A new Encephalarteae trunk (Cycadales) from the Cretaceous of Patagonia (Mata Amarilla Formation, Austral Basin), Argentina
Martínez, L. C. A.;
Artabe, A. E.;
Varela, A. N.;
The cycads are remnants of a flora that dominated the terrestrial ecosystems across the Mesozoic Era. The stem record of fossil cycads is scanty, with seventeen genera described around the world. From them, eight come from Argentina (Triassic to Paleogene strata), and actually six from the Cretaceous of Patagonia. In this research, we present a new fossil trunk of cycad from Upper Cretaceous beds of Patagonia. The good preservation of the permineralized stem allows to make detailed descriptions and comparisons and, accordingly, support the erection of a new taxon, Zamuneria amyla gen. et sp. nov.

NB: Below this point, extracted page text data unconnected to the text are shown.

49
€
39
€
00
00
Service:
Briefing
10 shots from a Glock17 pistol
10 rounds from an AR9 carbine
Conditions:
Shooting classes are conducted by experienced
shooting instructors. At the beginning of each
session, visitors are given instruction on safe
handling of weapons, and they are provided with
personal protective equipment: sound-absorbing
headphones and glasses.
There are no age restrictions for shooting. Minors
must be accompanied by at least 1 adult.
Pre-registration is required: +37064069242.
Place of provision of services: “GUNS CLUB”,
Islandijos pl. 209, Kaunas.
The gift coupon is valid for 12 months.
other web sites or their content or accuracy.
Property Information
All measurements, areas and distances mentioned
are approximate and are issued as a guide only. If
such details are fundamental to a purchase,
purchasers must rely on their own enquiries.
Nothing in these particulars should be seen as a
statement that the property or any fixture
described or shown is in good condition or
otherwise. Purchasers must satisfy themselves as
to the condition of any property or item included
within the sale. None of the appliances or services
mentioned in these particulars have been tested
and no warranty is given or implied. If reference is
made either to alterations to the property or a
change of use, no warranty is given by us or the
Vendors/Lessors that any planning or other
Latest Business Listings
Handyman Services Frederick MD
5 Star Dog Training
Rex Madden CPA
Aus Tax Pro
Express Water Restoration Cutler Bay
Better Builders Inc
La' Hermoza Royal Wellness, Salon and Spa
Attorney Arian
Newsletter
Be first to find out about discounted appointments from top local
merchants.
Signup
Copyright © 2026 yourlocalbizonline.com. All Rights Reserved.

This new taxon possesses characters that fit with the Encephalarteae (e.g., columnar stem with persistent leaf bases and cataphylls, a wide pith, medullary vascular bundles, mucilage canals and idioblasts, a polyxylic vascular cylinder). Some features present in Zamuneria are discussed, such as the great development of parenchyma tissues with a marked amount of specialized cells (idioblasts), probably related with some protective function. Furthermore, the presence of cycads during the deposition of the Mata Amarilla Formation allows inferring climatic conditions, as well as a greater diversity of Encephalarteae in South America reinforces the endemic conditions for this group for the Cretaceous of southern continents.